Bernard Noël, qui publia Mezza Voce en 1984 dans la collection « Textes » qu’il dirigeait chez Flammarion, rend compte du bouleversement sourd et intime que suscite en lui chaque page d’Anne-Marie Albiach, et compose à son tour quelques paysages mentaux fragmentaires qui précipitent sa lecture en expérimentant un rituel pratique : une rencontre a eu lieu. Un texte en contemple un autre, le second se réfléchit dans le premier comme un miroir renvoie à l’infini certaines nuances, certaines vibrations. L’un et l’autre, l’un dans l’autre, la « nudité obscure » du premier dessine la parole en archipel du second. Et les mots, ruines sensées, consolident en plein vide un face-à-face qui ne reste pas sans écho. Scène, page, discours : le lecteur met en scène sa lecture, et le théâtre des signes opère une mise en espace dans laquelle on retrouve les souffles, mêlés, du couple écrivain-lecteur. La lecture apparaît alors comme une valse sensible aux murmures ombrés des signes. Chaque lecture est la restitution d’un bal ou d’une cérémonie funèbre auxquels participent tous ceux pour lesquels la ponctuation du temps dans la langue est de l’ordre d’une nécessité rythmique.

Dire, provoquer, excéder jusqu’à meurtrir l’intensité : la prose comme le vers, la fiction et le reportage en conçoivent la dimension sacrée, au plus proche de la Matière verbale.
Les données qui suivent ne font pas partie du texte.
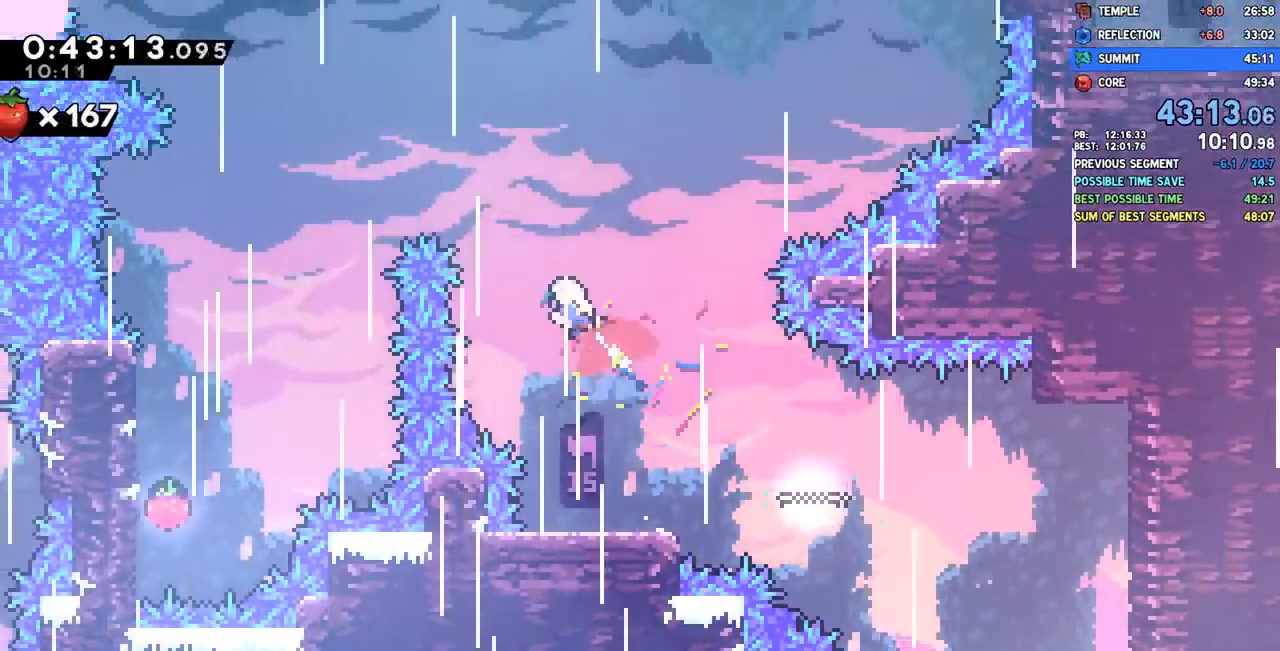
{"dt_ms": 500, "buttons": ["DPAD_LEFT"], "left_stick": "center", "right_stick": "center", "events": [[17, "SQUARE", "up"], [83, "DPAD_UP", "up"]]}
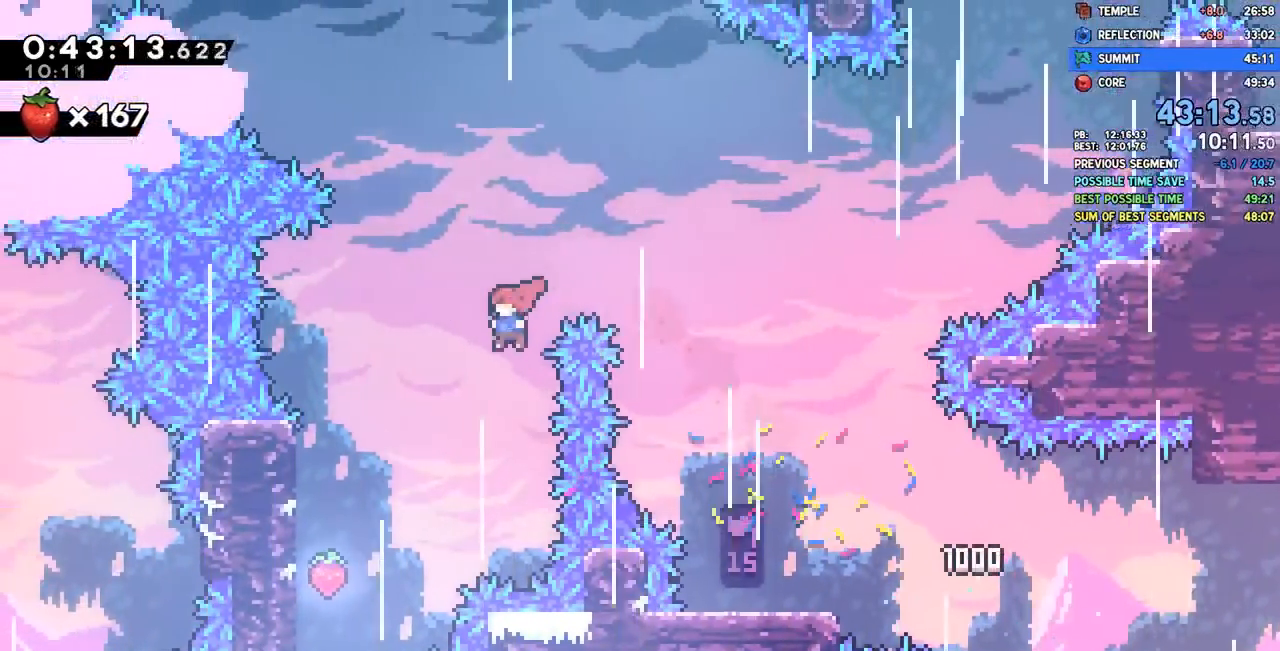
{"dt_ms": 1000, "buttons": ["CROSS", "DPAD_RIGHT"], "left_stick": "center", "right_stick": "center"}
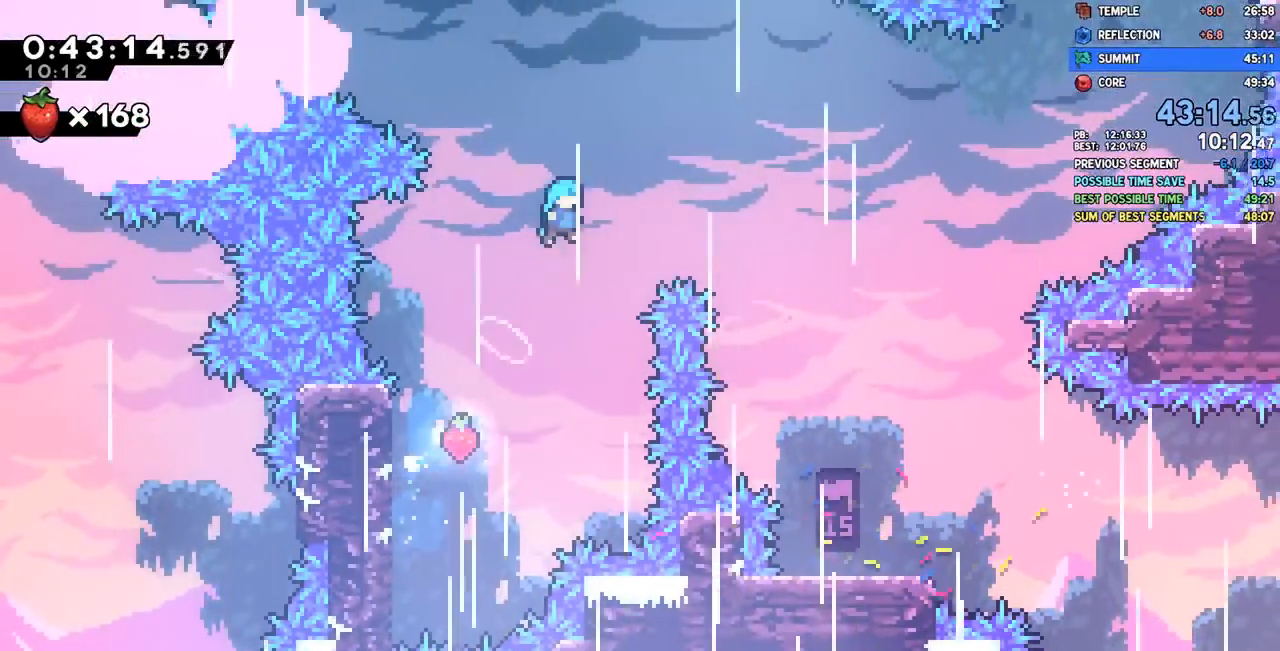
{"dt_ms": 500, "buttons": ["DPAD_DOWN", "DPAD_RIGHT"], "left_stick": "center", "right_stick": "center", "events": [[83, "DPAD_DOWN", "down"], [217, "CROSS", "up"]]}
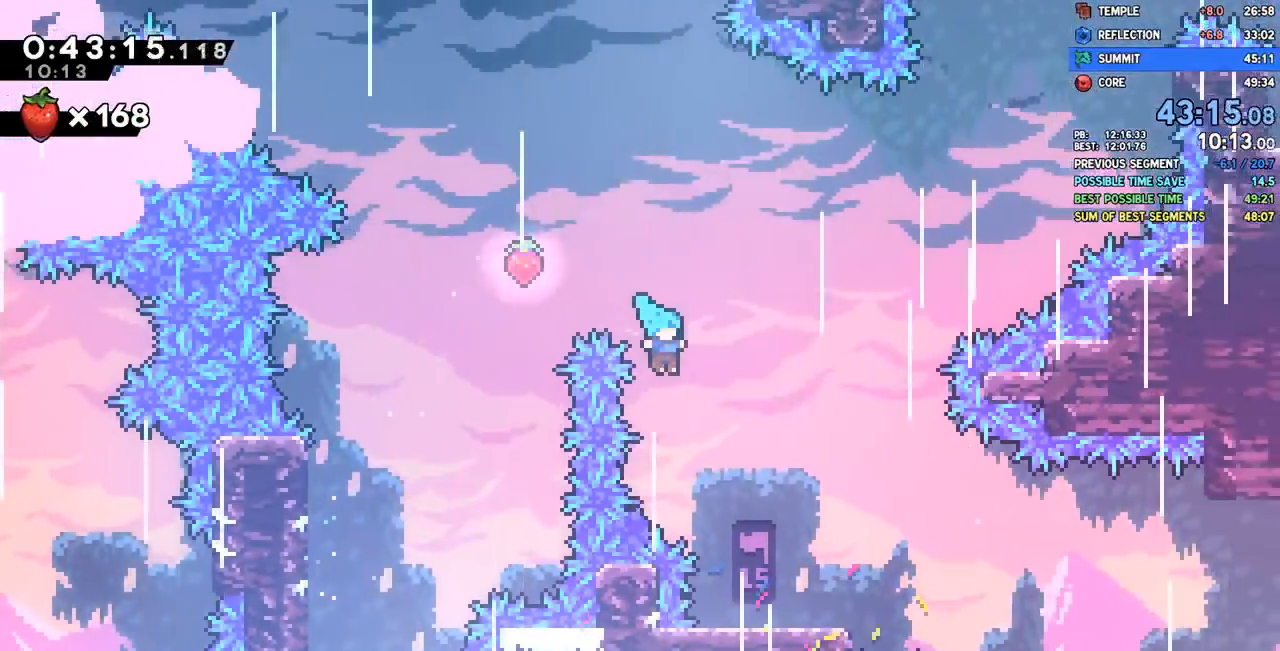
{"dt_ms": 500, "buttons": ["CROSS", "DPAD_RIGHT"], "left_stick": "center", "right_stick": "center", "events": [[283, "DPAD_DOWN", "up"], [283, "DPAD_RIGHT", "up"], [433, "DPAD_RIGHT", "down"], [450, "CROSS", "down"]]}
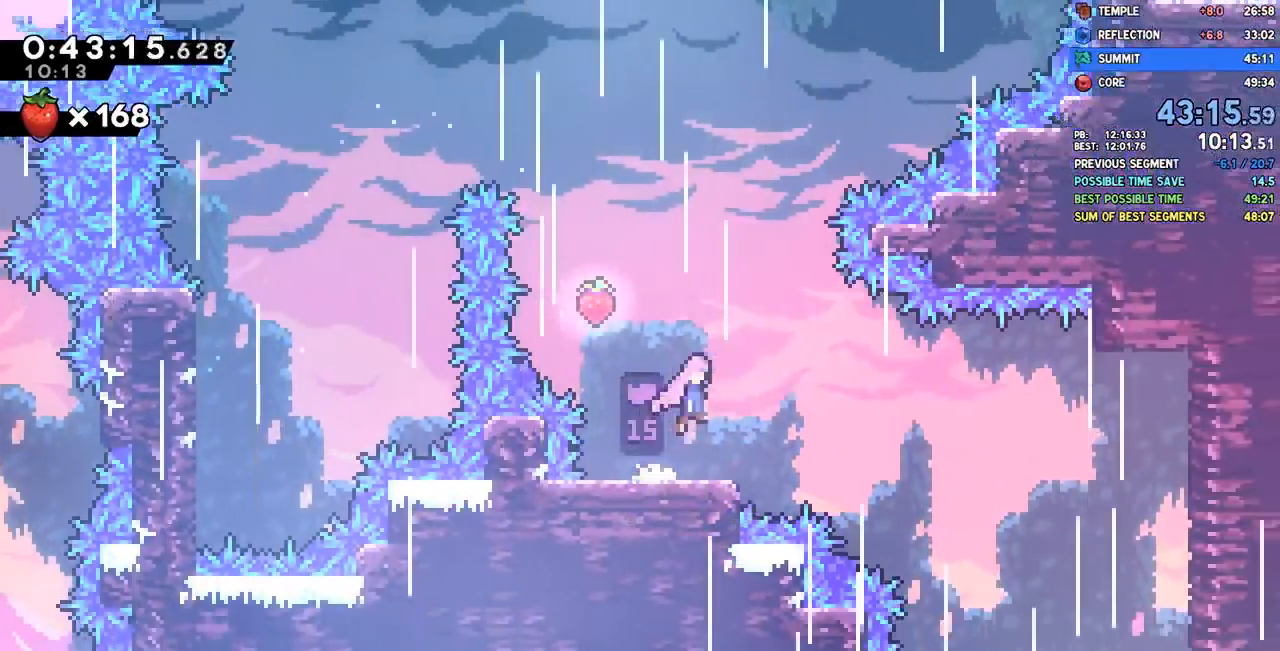
{"dt_ms": 500, "buttons": ["DPAD_UP", "DPAD_RIGHT"], "left_stick": "center", "right_stick": "center"}
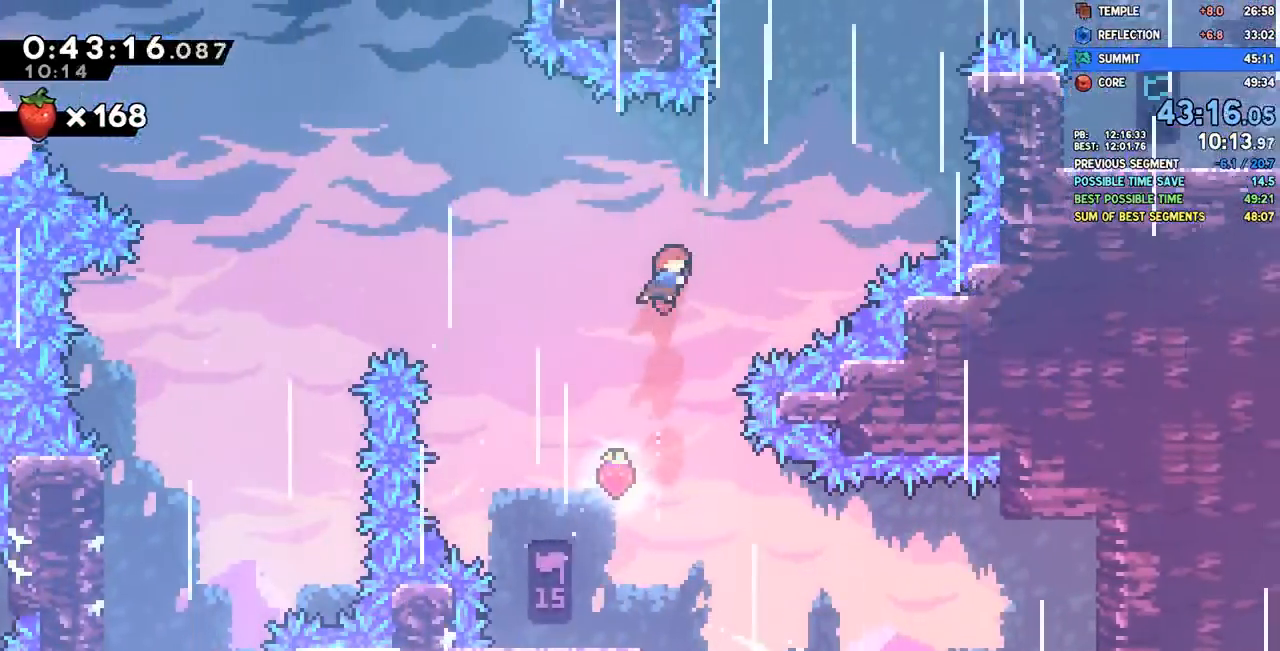
{"dt_ms": 500, "buttons": ["DPAD_UP", "DPAD_RIGHT"], "left_stick": "center", "right_stick": "center", "events": [[33, "L1", "down"], [83, "L1", "up"], [267, "SQUARE", "down"], [383, "SQUARE", "up"]]}
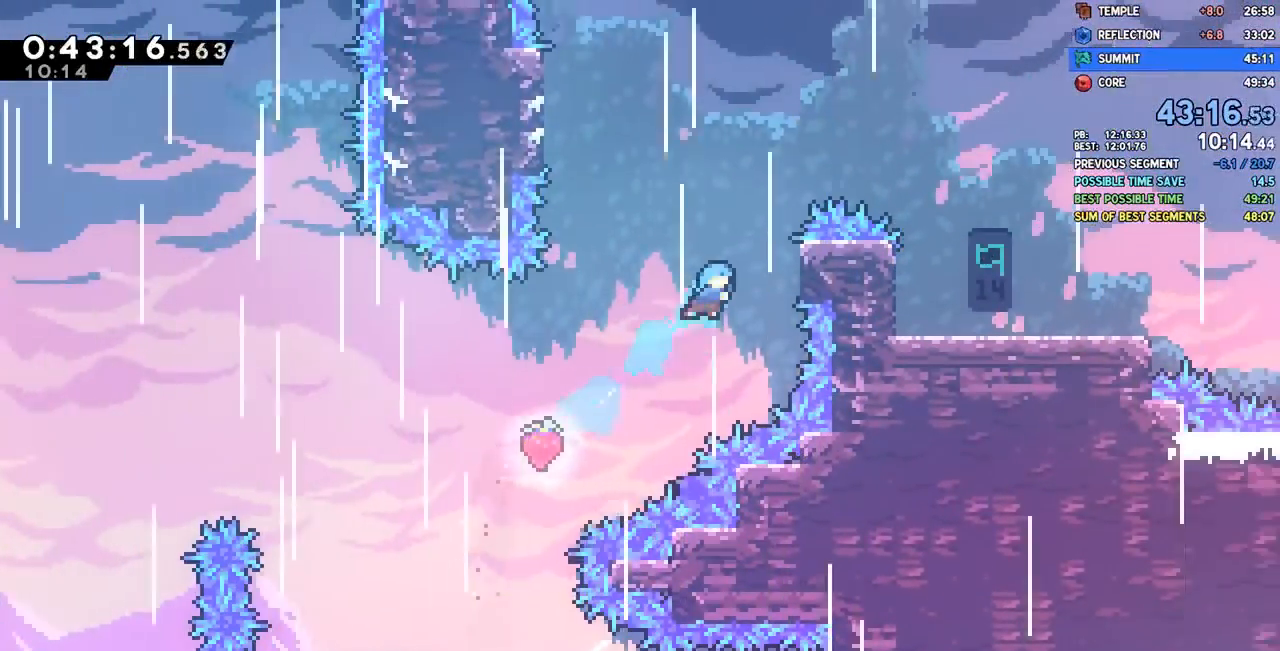
{"dt_ms": 500, "buttons": ["DPAD_RIGHT"], "left_stick": "center", "right_stick": "center"}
Critique se clôt par la publication d’une lettre « hypercritique » de Roger Laporte envoyée à Claude Royet-Journoud fin 1985. C’est l’écrivain lui-même, cette fois, qui prend en charge une lecture explicitement impossible : celle de ses propres livres, jugés illisibles, dont la cruauté et l’exigence censurent tout regard apaisé. Seul l’Autre accepte de ne pas comprendre, tout en entendant ce que murmure, étrangement, une des volontés nécessaires présidant à l’exécution du livre.

Contribution d’Anne Malaprade

 

Critique n° 735-736, août-septembre 2008, Les Intensifs, Poètes du XXIème siècle, 14,5 euros.